Amendments 36 and 37 seek to impose on the face of the Bill a time limit of five years as to who may bring a complaint to the OfS complaints scheme. As drafted, proposed paragraph 5(2)(a) of new schedule 6A in clause 7 sets out that the complaints scheme

“may include provision that…complaints…must be referred under the scheme within”

a specific time frame. That reflects similar provisions in the Higher Education Act 2004, enabling the Office for the Independent Adjudicator for Higher Education to set a time limit for its scheme. The OIA only considers complaints made within 12 months of the date that a higher education provider told the students of its final decision. That is considerably shorter than the five years in the suggested amendments. To refer back to the point made by the hon. Member for Warwick and Leamington, that needs to be decided by the director and in the guidance and regulations. We are not setting out a timeframe in the Bill. That would come in the detail.

May I clarify whether a time limit will be set out, if not in the Bill, in the guidance produced later?

To clarify, in the Bill there is no time limit, but our full expectation is that there will be one in accordance with precedent, such as that of the OIA. There will be a reasonable time limit, set in conjunction with the voices that have been heard, of the sector and of the hon. Member for Warwick and Leamington, who made his suggestion today. Accordingly, when the OfS sets out the details of the complaints scheme, it will be able to set an appropriate time limit. It is not necessary to set that out on the face of the Bill, as I have stated.

I hear what the Minister has said and I absolutely take her at her word. I therefore very much look forward to seeing that specified in the guidance. So, there will be a time limit, otherwise there will be an almighty problem, not just for universities and student unions, but for the OfS. It could become a ridiculous situation. Given what has happened with claims in Northern Ireland and elsewhere, for example, as the Government have sought to introduce limits there, I imagine some consistency from them in applying a limit here. Will the Minister confirm whether she is considering amendment 35—likewise amendment 36—for inclusion in the Bill, rather than letting the matter be dealt with in guidance, otherwise we will press it to a vote?

Amendment 35 would seek to allow only current students, members and staff of a provider to make a complaint, which would rule out those who had been expelled or lost their job as a result of free speech so, absolutely, we will not consider it for inclusion.

I hear the Minister. I take on board her comments on amendment 37. The matter will be considered and the result issued in guidance. However, we will press amendments 35 and 36 to a vote.

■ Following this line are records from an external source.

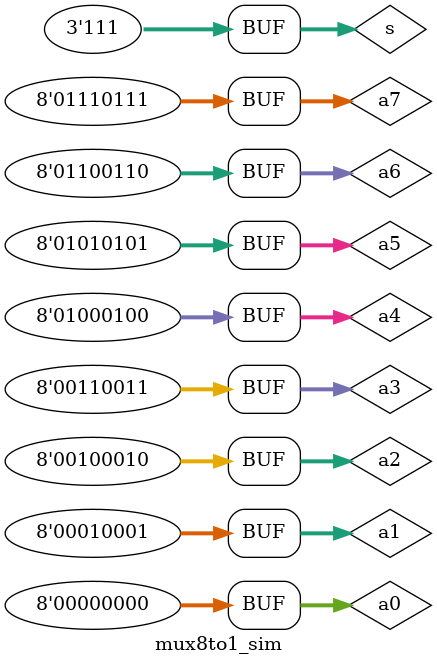
<source format=v>
`timescale 1ns / 1ps


module mux8to1_sim(

    );
    reg [7:0] a0 = 8'b00000000;
    reg [7:0] a1 = 8'b00010001;
    reg [7:0] a2 = 8'b00100010;
    reg [7:0] a3 = 8'b00110011;
    reg [7:0] a4 = 8'b01000100;
    reg [7:0] a5 = 8'b01010101;
    reg [7:0] a6 = 8'b01100110;
    reg [7:0] a7 = 8'b01110111;
    
    reg [2:0] s = 3'b000;
    
    //output
    wire [7:0] q;
    
    mux8to1 #(8) u(a0,a1,a2,a3,a4,a5,a6,a7,s,q);
    
    initial begin
    #200 s = 3'b001;
    #200 s = 3'b010;
    #200 s = 3'b011;
    #200 s = 3'b100;
    #200 s = 3'b101;
    #200 s = 3'b110;
    #200 s = 3'b111;
    end
endmodule

</source>
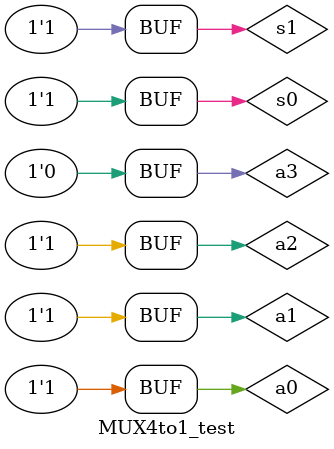
<source format=v>
`timescale 1ns / 1ps


`timescale 10 ns/ 1 ps // ÉèÖÃÊ±¼ä³ß¶ÈºÍÊ±¼ä¾«¶È
module MUX4to1_test(); // ²âÊÔ´úÂëµÄ¶Ë¿Ú²ÎÊýÁÐ±íÎª¿Õ
        reg a0,a1,a2,a3,s0,s1; // ÊäÈë±äÁ¿ÉùÃ÷ÎªregÐÍ±äÁ¿
        wire y; // Êä³ö±äÁ¿ÉùÃ÷ÎªwireÐÍ±äÁ¿
mux4to1_2 mux4to1_inst ( // ¶ÔÒª²âÊÔµÄÄ£¿é½øÐÐÊµÀý»¯
.a0(a0), .a1(a1), .a2(a2), .a3(a3), .s0(s0), .s1(s1), .y(y)
);
initial
    begin // ³õÊ¼»¯ÊäÈë±äÁ¿
        s0=0;s1=0;
        a0=1;a1=0;a2=0;a3=0;#20;
        a0=0;a1=1;a2=1;a3=1;#20;
        s0=0;s1=1;
        a0=0;a1=1;a2=0;a3=0;#20;
        a0=1;a1=0;a2=1;a3=1;#20;
        s0=1;s1=0;
        a0=0;a1=0;a2=1;a3=0;#20;
        a0=1;a1=1;a2=0;a3=1;#20;
        s0=1;s1=1;
        a0=0;a1=0;a2=0;a3=1;#20;
        a0=1;a1=1;a2=1;a3=0;#20;
    end
endmodule
</source>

Question put, That the amendment be made.

Amendments made: 10, in clause 7, page 8, line 21, after “provider” insert—

“or constituent institution (as the case may be)”.—(Michelle Donelan.)

See explanatory statement to Amendment 8.

Amendment 11, in clause 7, page 8, line 23, after “provider” insert—

“or constituent institution (as the case may be)”.—(Michelle Donelan.)

See explanatory statement to Amendment 8.

Ordered, That further consideration be now adjourned. —(Michael Tomlinson.)

Adjourned till Wednesday 22 September at twenty-five minutes past Nine o’clock.